The white areas and red boundary lines around them represent the size of Kihei and Makena in 1933, before water was piped in and when South Kihei Road was primarily a dirt and gravel trail.
Kelly's question generated sustained applause from the more than 100 attendees, and at that point, the meeting's schedule was thrown out the window as additional questions were asked and answers demanded from panel members Spence and South Maui County Councilmember Don Couch.
The proposed mall, as described on the KCA Website, will extend "more than three quarters of a mile along the highway" with 700,000 square feet of commercial space. The site notes that the mega mall will be located at Kaonoulu Street, mauka of Pi'ilani Highway, and would be anchored by two big box stores.
The mall's developer maintains a Website that outlines two projects in Kihei. The first is described as "Maui Outlets" and is to be " located on Maui's South Side at the center of the island's tourist resorts and attractions in Lahaina and Ma'alaea Harbor."
The company's Web page notes that the outlet mall will be developed on "a roughly 30-acre site of pristine real estate, and is expected to have a gross leasable area of approximately 300,000 square feet."
When the Upcountry road is completed, the developer expects the mall to see 78,000 cars per day--double the current traffic flow.
The second project, described as the "Pi'ilani Promenade," is made up of roughly 68 acres of developable land on Pi'ilani Highway. Calling the property "truly irreplaceable," Pi'ilani Promenade is currently in the pre-development phase and pre-leasing for spaces from 1,000 square feet to 160,000 square feet. The projected grand opening for Pi'ilani Promenade is early 2014.
Responding to heated questions about the project, Spence told the audience, "The county chose not to put any conditions limiting retail in the project. Whether we like it or not, they have legal entitlements to develop it. They have a legal right to construct a shopping mall."
Mike Trottle called that reasoning a double standard. "What happened 15 to 20 years ago should not apply. This does not meet our standards today," he told Spence.
Zoning for the project was conducted in 1995. There was no community protest at the time.
"If the community plan says one thing and zoning says another, is there anything we can do to enforce the community plan?" Couch asked Spence.
Spence replied, "Someone would have to challenge those entitlements through the Land Use Commission."
"When somebody goes through the process and gets the legal right to construct on the property, that does not go away," Spence told another questioner. "That is part of the legal process."

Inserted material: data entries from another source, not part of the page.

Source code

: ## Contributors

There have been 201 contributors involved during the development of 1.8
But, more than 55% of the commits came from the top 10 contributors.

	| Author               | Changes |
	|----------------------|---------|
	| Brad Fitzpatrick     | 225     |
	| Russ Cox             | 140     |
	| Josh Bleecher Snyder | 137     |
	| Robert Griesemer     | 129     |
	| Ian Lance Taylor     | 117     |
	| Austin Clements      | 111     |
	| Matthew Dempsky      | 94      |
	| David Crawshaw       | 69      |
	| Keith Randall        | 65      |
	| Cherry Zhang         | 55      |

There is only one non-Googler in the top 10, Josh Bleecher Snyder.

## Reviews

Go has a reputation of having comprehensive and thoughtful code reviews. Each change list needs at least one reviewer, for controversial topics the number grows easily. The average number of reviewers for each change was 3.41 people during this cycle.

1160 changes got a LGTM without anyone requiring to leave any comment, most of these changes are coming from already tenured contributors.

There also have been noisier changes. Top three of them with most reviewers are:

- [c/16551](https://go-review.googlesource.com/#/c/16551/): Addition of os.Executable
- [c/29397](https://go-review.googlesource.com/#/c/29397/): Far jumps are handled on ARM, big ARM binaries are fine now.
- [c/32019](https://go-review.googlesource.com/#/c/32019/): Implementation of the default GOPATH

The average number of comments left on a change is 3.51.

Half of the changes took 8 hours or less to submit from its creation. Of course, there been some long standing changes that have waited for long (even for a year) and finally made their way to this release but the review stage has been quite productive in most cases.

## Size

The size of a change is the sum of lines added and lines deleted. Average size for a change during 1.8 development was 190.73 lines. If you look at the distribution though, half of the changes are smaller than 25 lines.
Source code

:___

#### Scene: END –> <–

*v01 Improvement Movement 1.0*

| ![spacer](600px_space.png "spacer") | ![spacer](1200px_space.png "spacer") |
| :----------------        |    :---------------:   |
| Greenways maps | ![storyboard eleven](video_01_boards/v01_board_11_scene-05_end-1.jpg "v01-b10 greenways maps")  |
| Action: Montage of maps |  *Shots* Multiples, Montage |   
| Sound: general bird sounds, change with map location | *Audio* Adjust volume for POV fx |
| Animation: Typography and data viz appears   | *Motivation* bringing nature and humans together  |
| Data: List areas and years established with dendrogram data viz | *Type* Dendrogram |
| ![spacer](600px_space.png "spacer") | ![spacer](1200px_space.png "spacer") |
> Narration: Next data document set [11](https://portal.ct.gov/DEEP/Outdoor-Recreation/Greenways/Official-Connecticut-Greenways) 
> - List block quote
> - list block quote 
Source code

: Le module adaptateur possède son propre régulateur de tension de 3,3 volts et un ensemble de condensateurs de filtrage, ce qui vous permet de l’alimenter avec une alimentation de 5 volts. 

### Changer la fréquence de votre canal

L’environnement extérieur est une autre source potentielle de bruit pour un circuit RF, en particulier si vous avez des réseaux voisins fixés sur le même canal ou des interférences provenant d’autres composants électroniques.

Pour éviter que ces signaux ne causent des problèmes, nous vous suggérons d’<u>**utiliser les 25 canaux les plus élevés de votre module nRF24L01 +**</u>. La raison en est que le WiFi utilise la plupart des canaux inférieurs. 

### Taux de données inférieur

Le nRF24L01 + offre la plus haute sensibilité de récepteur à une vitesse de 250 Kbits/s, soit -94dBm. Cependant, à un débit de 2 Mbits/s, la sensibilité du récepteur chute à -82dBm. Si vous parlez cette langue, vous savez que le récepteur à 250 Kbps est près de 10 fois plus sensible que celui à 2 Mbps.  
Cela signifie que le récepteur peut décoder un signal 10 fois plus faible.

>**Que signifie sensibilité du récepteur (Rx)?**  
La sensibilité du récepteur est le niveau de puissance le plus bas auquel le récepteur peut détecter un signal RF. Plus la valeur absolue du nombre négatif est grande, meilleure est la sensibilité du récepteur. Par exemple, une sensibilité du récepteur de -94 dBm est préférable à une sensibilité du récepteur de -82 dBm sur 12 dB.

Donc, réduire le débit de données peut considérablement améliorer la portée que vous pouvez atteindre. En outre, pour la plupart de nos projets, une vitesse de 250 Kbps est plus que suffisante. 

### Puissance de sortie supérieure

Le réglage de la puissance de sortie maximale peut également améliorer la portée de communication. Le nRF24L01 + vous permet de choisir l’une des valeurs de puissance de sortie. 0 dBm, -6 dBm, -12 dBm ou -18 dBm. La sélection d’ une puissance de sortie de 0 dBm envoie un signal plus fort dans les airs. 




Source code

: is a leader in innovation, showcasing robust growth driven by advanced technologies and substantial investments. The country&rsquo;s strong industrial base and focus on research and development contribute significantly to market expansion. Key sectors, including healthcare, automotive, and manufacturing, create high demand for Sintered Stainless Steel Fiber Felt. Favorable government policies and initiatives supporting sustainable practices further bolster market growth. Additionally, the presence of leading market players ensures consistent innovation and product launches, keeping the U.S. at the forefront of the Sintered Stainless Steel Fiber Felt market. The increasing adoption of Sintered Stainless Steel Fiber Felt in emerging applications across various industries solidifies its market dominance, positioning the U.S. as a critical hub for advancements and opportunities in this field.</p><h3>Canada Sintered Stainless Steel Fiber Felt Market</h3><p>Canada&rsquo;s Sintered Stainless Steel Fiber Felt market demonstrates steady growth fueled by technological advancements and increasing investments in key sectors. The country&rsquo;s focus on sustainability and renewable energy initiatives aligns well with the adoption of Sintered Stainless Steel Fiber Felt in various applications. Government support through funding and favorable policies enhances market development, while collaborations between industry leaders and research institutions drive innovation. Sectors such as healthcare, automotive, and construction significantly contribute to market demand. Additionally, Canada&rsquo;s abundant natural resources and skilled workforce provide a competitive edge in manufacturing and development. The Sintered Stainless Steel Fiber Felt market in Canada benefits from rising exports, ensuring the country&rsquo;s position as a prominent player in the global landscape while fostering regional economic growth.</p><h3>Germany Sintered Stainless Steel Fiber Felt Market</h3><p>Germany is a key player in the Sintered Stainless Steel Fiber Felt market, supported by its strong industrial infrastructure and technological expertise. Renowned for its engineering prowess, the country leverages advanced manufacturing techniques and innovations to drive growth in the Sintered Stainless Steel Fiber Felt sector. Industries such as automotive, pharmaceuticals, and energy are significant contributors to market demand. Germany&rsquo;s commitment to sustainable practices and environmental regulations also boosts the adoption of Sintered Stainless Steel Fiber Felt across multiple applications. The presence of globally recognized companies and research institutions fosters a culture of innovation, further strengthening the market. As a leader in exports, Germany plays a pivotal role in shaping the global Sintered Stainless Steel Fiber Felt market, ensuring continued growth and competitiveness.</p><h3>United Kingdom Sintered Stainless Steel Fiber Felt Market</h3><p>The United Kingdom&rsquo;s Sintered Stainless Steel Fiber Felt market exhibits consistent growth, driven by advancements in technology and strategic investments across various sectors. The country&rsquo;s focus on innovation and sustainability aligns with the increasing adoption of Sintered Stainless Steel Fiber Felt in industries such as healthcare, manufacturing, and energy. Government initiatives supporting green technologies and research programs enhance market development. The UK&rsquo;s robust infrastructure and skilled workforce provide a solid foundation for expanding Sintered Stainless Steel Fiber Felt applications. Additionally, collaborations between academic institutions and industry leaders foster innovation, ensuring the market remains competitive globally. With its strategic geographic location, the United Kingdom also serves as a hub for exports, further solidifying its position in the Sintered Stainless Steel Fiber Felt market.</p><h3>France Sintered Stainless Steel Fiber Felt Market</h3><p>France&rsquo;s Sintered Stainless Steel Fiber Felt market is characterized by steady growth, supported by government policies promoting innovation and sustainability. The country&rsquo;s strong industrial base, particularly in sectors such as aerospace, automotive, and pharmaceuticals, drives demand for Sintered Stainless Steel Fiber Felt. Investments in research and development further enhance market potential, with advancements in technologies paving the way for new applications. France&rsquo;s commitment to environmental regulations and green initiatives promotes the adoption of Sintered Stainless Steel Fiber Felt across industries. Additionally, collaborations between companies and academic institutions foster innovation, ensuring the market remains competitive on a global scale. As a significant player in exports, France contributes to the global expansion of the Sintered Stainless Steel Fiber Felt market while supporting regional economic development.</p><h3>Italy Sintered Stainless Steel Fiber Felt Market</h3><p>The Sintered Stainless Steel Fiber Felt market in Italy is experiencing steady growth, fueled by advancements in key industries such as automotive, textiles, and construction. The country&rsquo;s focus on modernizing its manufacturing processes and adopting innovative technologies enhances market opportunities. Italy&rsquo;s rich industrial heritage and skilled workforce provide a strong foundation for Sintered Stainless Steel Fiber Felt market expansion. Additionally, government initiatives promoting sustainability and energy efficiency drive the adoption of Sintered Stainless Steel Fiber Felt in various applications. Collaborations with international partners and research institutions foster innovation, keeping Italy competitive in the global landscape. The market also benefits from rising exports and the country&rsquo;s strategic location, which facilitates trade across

One tactic to delay, but not derail the project, was offered by Couch and supported by Irene Bowie, executive director of Maui Tomorrow. That option is to seek a revised, updated traffic study that reflects today's current reality--not that of 1995.
"I hope we can get them to redo the traffic study," Couch said. "This project had four conditions, and they were crummy conditions--not even standard," he added.
Constance Williams, a local nurse, asked, "We hear all about business and development, but why are we not talking more about the green space? When we connect with the green space--the sacred spaces--we do better. What about the right to have more green space and live on the land?"
Couch agreed, saying, "We need separation between communities. We need green space."
Frampton pointed out that, "The pattern we are seeing is an unsustainable pattern. With a smart code [smart growth model zoning code], we can efficiently develop and preserve open space at the same time."
It was left to Kehau Filimoe'atu, General Plan Advisory Committee (GPAC) member, and a representative of the Faith Action for Community Equity (FACE) advocacy group, to offer a perspective for South Maui.
"I am here on behalf of FACE, and my mission is to invite you to participate because you are from this place, and you know this place better than any others," she said.
Filimoe'atu urged continued involvement in the general plan process, telling audience members "to let them know what you want," and reminding the group "You have the power to do what you can for your community."